Britain’s Last Anti-Jewish Riots
In 1947 a washed-out summer had followed a harsh winter, and Britain was in the grip of recession as it struggled to restart its economy after the Second World War. On the August bank holiday weekend, the weather in Manchester had turned hot and stuffy. Trade in the shops was poor, rationing was in full swing and many workers had opted to stay in the city for the long weekend.
In cinema queues and on street corners, one topic dominated the conversation: the murder of two British army sergeants by Irgun paramilitaries in Mandate Palestine. The Irgun was one of several Zionist groups fighting a guerrilla war to force British troops out of the territory and establish the state of Israel. It had kidnapped the two sergeants in retaliation for death sentences passed on three of its own fighters. The three men were executed by British forces on 29 July, and two days later the bodies of the soldiers were discovered amid the trees of a eucalyptus grove near Netanya. They had been hanged and the ground beneath them booby-trapped with a landmine.

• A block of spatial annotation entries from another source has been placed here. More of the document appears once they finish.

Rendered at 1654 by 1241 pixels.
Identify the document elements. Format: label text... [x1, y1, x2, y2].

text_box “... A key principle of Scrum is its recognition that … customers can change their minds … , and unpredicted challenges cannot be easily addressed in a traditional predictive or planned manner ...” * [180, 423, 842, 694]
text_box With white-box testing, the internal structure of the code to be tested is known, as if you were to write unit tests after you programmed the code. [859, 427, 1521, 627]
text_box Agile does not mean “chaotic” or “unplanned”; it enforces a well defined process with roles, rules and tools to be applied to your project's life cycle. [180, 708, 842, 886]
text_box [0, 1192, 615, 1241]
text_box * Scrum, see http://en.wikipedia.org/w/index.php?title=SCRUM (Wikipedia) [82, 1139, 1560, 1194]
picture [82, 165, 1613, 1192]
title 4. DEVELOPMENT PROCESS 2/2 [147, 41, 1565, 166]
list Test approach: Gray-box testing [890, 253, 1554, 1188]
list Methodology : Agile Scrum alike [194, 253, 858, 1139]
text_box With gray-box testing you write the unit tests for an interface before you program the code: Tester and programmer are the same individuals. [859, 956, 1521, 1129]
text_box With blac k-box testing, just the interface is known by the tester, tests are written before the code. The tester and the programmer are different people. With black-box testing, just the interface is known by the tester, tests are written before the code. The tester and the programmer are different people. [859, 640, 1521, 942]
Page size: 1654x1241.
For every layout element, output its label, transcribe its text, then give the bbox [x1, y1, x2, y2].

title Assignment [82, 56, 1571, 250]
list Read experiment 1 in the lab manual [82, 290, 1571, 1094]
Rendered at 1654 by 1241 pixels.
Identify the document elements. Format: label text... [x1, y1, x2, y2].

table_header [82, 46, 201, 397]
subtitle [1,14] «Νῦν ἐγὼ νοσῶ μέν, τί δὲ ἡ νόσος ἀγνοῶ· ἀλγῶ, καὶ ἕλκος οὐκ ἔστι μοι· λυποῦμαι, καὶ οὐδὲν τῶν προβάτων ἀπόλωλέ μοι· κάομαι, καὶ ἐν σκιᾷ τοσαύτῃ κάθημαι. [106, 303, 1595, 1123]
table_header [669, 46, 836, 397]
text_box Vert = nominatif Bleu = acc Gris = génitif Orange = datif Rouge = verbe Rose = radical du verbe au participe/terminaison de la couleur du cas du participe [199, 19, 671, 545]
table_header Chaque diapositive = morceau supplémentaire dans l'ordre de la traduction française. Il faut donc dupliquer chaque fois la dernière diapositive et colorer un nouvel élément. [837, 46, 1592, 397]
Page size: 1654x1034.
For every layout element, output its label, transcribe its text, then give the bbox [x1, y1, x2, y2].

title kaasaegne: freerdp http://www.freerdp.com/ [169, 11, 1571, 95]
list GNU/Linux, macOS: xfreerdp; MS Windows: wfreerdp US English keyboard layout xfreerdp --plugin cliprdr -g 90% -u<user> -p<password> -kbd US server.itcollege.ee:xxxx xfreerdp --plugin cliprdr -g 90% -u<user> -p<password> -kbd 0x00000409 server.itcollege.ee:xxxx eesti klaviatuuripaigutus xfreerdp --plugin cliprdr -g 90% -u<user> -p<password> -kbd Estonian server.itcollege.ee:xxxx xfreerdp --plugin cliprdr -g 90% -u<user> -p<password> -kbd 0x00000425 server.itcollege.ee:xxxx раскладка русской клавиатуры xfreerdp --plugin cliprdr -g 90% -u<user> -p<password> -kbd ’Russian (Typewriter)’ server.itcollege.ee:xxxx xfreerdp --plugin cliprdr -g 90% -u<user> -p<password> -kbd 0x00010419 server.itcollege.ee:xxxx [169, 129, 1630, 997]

It was just one incident of many in a vicious conflict. Militants had bombed the King David Hotel in Jerusalem a year previously, and even set off small bombs in London. But the “sergeants affair”, as it came to be known, caused public outrage in mainland Britain.
On 1 August, a Friday, the Daily Express reported the story on its front page, prominently displaying a photograph of the bodies which, it promised its readers, would be a “picture that will shock the world”. British Jewish leaders condemned the killings, but more lurid details followed in the next day’s papers. That weekend, as Walter Lever, a working-class Jewish resident of Manchester recalled, “There was nothing to do but walk the streets … discussing the newspaper,” the story of the hanged sergeants “taking precedence over the week’s murders and rapes”.